Selected extract:
--
4.     Rates of interest are purely monetary phenomena determined by the supply and demand for liquidity as the prices of assets adjust to equate wealth-holders’ demands for assets to the existing stocks of assets.
 

5.     The willingness to invest in the production of newly produced real assets depends on the prospective (expected) return on investing in those assets.
 

6.     The prospective return on investing in real assets is affected not only by rates of interest (which affect the cost of financing investment) but also by the stocks of existing real assets relative to the demands for the outputs those real assets produce (which affect the expectations with regard to the revenues that can be obtained from increases in the stocks of those assets).
 

7.     Monetary policy is limited in its ability to affect rates of interest by the propensities of wealth holders with regard to their demands for liquidity.
 

8.     Once rates of interest have reached the lower bounds set by the propensities of wealth holders the level of economic activity is determined by the effective (expected) demands for consumption and investment goods.
 

9.     Since the ultimate justification for production is to satisfy the demands of consumers, given the existing stocks of real assets and rates of interest, the demand for investment goods is ultimately determined by expectations with regard to future consumption.
--
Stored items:

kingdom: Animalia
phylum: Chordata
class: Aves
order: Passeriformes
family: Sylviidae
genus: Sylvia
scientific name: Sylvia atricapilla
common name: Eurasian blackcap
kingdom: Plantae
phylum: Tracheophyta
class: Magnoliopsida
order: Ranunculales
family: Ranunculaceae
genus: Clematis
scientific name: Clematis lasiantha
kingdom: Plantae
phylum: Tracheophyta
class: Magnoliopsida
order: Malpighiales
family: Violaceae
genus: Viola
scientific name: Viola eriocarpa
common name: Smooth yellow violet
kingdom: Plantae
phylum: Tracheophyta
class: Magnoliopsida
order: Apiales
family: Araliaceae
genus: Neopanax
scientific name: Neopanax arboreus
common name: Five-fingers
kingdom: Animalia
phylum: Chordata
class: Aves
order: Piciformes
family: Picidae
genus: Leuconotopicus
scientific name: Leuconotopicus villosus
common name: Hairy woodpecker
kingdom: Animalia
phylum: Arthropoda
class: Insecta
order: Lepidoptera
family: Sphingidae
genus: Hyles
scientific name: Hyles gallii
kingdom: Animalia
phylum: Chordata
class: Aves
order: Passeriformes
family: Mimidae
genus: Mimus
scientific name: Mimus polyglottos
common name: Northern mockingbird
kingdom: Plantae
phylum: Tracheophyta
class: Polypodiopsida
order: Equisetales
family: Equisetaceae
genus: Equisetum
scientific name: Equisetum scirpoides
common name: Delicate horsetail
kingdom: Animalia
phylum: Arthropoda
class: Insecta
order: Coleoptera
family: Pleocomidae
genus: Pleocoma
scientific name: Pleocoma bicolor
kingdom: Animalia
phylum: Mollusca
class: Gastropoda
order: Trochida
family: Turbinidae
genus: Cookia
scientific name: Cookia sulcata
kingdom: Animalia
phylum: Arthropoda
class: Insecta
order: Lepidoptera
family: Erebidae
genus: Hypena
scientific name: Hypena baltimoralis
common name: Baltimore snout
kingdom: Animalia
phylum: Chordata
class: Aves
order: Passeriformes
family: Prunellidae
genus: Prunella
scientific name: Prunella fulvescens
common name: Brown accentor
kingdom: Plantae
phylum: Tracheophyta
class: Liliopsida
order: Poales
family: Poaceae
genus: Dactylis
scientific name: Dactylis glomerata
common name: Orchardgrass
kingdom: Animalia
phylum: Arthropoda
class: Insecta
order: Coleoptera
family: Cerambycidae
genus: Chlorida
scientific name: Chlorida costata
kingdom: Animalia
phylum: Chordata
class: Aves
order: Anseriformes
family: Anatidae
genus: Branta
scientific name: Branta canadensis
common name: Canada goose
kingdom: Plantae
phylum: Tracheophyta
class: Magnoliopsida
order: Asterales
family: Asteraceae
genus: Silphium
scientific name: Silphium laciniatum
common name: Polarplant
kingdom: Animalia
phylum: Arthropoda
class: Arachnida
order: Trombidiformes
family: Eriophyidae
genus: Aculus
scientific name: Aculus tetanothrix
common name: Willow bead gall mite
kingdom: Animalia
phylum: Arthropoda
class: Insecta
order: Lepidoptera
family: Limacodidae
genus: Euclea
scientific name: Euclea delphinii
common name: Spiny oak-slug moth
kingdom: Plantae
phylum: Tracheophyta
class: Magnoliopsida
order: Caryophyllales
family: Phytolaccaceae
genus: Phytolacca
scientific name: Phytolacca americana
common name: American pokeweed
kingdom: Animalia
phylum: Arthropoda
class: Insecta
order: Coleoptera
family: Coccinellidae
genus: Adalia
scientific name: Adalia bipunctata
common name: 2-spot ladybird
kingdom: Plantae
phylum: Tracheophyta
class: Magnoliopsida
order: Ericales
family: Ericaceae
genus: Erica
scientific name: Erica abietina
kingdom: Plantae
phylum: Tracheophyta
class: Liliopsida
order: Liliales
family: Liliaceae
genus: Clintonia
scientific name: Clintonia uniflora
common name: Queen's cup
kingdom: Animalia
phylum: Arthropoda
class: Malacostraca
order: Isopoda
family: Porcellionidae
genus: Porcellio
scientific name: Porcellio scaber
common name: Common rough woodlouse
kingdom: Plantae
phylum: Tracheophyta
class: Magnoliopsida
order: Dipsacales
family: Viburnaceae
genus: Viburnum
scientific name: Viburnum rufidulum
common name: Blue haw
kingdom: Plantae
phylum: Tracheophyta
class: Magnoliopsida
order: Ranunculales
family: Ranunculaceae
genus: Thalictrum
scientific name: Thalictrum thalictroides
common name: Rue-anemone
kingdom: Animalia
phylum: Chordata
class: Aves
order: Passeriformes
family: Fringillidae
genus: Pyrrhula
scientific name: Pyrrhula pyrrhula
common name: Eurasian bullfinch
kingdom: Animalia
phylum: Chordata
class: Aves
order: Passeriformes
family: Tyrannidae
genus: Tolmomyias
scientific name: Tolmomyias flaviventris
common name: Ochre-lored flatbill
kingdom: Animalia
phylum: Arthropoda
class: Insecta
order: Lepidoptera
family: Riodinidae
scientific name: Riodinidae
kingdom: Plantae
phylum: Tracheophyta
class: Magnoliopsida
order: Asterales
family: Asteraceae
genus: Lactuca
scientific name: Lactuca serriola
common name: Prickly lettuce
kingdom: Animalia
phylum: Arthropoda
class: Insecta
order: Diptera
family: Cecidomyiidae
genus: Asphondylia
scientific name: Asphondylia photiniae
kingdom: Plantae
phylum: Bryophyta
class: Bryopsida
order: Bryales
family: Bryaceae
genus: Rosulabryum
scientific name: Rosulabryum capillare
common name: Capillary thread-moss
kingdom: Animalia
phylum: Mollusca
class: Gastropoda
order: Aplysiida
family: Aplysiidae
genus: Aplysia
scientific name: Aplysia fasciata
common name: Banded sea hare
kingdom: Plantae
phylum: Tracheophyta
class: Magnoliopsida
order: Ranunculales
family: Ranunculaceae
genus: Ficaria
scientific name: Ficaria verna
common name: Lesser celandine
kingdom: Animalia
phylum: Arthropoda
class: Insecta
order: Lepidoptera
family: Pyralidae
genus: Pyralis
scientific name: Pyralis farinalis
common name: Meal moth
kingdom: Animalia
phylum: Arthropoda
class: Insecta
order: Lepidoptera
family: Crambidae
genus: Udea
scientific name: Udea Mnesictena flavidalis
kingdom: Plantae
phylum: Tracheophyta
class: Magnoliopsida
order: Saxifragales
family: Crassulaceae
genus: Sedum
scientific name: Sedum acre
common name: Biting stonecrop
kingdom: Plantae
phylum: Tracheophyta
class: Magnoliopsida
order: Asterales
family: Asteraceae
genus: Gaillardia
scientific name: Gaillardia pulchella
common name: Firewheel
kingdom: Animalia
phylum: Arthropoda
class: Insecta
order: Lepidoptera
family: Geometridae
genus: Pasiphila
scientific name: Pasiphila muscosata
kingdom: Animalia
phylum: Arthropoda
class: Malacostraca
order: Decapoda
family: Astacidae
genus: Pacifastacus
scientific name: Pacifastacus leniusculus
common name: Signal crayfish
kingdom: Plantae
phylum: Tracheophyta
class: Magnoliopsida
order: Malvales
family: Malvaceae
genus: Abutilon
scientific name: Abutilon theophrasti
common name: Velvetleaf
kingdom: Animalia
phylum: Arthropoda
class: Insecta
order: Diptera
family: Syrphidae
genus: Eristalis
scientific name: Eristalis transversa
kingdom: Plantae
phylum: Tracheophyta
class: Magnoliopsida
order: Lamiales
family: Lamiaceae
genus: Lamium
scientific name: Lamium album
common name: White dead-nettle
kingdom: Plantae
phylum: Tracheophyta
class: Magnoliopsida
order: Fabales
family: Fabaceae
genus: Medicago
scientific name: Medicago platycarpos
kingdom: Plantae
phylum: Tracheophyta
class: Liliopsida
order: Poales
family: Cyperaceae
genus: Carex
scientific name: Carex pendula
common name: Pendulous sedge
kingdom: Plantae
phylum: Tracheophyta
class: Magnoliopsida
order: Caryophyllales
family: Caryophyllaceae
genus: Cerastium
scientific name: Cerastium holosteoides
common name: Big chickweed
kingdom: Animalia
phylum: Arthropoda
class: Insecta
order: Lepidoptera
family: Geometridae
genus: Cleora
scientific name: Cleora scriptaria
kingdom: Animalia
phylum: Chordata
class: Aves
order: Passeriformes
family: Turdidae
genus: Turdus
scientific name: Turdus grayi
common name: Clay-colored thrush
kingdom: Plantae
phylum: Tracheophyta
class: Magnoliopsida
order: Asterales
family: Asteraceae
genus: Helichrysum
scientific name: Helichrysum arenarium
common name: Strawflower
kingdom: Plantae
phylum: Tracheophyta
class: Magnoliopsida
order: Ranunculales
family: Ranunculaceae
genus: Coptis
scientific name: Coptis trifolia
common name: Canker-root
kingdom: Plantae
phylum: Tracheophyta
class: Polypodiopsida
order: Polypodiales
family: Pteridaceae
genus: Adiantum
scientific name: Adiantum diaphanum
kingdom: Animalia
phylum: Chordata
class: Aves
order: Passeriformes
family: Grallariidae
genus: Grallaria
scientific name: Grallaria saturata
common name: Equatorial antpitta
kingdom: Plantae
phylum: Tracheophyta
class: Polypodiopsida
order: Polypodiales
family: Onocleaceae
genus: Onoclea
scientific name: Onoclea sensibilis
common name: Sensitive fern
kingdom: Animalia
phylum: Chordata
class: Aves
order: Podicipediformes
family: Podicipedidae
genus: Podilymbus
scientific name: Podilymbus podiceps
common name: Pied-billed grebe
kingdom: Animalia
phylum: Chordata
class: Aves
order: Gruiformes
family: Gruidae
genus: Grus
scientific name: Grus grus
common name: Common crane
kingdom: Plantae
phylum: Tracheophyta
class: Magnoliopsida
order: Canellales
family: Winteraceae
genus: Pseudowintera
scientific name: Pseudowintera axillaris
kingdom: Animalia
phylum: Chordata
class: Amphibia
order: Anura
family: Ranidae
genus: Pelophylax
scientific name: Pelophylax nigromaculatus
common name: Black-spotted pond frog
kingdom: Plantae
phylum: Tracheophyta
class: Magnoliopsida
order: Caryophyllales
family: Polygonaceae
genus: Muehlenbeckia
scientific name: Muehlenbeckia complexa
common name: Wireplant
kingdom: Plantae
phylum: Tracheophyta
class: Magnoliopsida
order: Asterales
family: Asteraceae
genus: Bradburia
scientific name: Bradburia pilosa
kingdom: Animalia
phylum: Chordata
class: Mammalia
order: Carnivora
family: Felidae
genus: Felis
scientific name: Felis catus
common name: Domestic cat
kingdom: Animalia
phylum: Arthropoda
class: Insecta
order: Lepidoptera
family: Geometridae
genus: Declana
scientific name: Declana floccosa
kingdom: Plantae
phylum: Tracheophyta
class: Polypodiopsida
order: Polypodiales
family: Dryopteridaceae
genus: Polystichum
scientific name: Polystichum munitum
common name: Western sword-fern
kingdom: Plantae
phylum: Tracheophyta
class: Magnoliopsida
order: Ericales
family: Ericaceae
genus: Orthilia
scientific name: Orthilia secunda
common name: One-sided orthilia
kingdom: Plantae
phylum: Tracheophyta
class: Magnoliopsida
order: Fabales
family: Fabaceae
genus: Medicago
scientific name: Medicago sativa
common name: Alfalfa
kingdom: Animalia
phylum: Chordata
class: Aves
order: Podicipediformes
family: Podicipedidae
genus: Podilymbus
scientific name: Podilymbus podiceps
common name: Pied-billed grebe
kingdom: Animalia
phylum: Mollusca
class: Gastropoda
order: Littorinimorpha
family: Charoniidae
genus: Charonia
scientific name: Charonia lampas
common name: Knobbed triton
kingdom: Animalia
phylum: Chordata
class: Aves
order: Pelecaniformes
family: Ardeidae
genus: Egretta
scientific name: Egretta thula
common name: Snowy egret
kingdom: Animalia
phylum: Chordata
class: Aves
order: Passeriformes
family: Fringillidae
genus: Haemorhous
--
What this task involves:
From the passage on interest rates and investment, output the text between "5.     The willingness" and "in those assets.", inclusive. The stored items are separate material that has no connection to the text.

Output of the exercise:
5.     The willingness to invest in the production of newly produced real assets depends on the prospective (expected) return on investing in those assets.